“We’re the Richest Democracy With the Worst Poverty,” says EVICTED Author Matthew Desmond
“Poverty is a relationship, it involves you and me and everybody else,” Desmond tells Stephen Henderson on Detroit Today.
Detroit Today with Stephen Henderson has spent this summer reading with listeners, discussing some of the most difficult issues around housing insecurity here in southeast Michigan.
The inaugural Detroit Today Summer Book Club has taken the team to Warren, Ferndale, Grosse Pointe, Ann Arbor and, of course, Detroit.
And at each point, they’ve had wonderful and engaging conversations with listeners about such a wide range of concerns.
They’ve heard from tenants who worry about their housing stability, from teachers who’ve seen their students’ lives affected by housing insecurity, from activists who are working hard to make change in this space, and from landlords who sit at the difficult moral crossroads where profit and survivability and the need for shelter all meet.
It has been quite a summer, and it will culminate Tuesday at the Detroit Public Library Main Branch with the book club’s final event, and tape a broadcast of Detroit Today.
But before that, the show goes back to the origins of this book club idea, and to the text that inspired it.
Matthew Desmond was a PhD. candidate when he began spending time with tenants and landlords in Milwaukee, Wisconsin, learning about their struggles and their lives. His dissertation about those people, and those issues, became the Pulitzer Prize-winning book.
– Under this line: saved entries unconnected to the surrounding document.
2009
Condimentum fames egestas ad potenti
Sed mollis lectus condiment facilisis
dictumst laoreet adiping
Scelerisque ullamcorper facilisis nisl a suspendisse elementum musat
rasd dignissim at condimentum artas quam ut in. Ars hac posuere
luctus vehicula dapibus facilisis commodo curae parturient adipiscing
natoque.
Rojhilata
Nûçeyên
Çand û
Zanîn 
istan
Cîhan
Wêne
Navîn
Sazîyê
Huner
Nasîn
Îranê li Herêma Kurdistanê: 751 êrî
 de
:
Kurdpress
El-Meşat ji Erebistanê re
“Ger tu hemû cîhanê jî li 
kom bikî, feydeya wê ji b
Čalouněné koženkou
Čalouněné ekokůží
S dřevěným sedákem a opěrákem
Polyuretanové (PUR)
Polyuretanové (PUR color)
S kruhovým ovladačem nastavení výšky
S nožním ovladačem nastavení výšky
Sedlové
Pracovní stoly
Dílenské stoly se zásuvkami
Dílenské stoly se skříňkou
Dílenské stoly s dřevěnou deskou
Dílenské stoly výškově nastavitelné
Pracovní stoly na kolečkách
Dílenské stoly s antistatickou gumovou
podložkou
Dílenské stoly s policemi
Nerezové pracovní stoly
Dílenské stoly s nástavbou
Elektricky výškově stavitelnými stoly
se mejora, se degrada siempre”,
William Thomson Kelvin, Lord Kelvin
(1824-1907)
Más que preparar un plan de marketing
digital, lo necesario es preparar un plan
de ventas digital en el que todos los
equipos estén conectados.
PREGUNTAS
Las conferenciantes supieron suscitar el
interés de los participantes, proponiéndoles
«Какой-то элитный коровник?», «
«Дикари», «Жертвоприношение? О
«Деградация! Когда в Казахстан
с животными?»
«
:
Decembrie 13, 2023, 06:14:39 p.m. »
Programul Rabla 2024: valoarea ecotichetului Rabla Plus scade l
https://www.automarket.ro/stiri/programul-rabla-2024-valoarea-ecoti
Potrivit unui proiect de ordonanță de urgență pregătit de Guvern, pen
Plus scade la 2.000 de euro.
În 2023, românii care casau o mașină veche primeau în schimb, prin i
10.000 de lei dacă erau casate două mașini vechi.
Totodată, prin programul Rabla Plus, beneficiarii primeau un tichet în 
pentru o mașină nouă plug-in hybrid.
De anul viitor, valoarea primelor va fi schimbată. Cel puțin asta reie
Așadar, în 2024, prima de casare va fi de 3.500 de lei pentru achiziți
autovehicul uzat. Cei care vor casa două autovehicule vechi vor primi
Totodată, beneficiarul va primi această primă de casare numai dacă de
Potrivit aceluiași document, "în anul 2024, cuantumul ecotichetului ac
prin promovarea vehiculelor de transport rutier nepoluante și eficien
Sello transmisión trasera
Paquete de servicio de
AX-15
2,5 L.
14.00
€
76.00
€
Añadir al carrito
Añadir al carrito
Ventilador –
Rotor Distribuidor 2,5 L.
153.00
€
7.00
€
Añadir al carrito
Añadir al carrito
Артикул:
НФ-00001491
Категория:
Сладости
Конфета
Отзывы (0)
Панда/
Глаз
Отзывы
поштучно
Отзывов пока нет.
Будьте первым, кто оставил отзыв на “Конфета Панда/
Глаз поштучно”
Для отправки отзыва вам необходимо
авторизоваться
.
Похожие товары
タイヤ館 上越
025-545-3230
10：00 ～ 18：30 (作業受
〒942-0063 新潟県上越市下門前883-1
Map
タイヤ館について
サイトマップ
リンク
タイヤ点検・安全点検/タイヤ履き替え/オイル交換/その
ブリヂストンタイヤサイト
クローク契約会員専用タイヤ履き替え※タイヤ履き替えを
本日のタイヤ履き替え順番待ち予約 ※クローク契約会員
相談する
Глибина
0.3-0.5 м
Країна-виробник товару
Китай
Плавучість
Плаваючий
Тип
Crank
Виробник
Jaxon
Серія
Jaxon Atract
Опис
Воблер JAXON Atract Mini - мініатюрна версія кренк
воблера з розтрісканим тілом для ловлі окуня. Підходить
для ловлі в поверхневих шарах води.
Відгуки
Evicted: Poverty and Profit in the American City is what led Henderson and his team to want to take their own look at housing insecurity here in southeast Michigan.
Desmond joined Detroit Today two years ago, when his book was published.
He joins the program once again to close out the summer of reading and discussion around his work.
“We’re the richest democracy with the worst poverty,” says Desmond. “Poverty is a relationship, it involves you and me and everybody else.”
He says there’s a crisis in America when it comes to housing insecurity and the cycle of poverty which must be addressed by public officials and candidates for office, especially as we head into this year’s elections.
“This should be at the top of our state and local and federal agendas,” he says.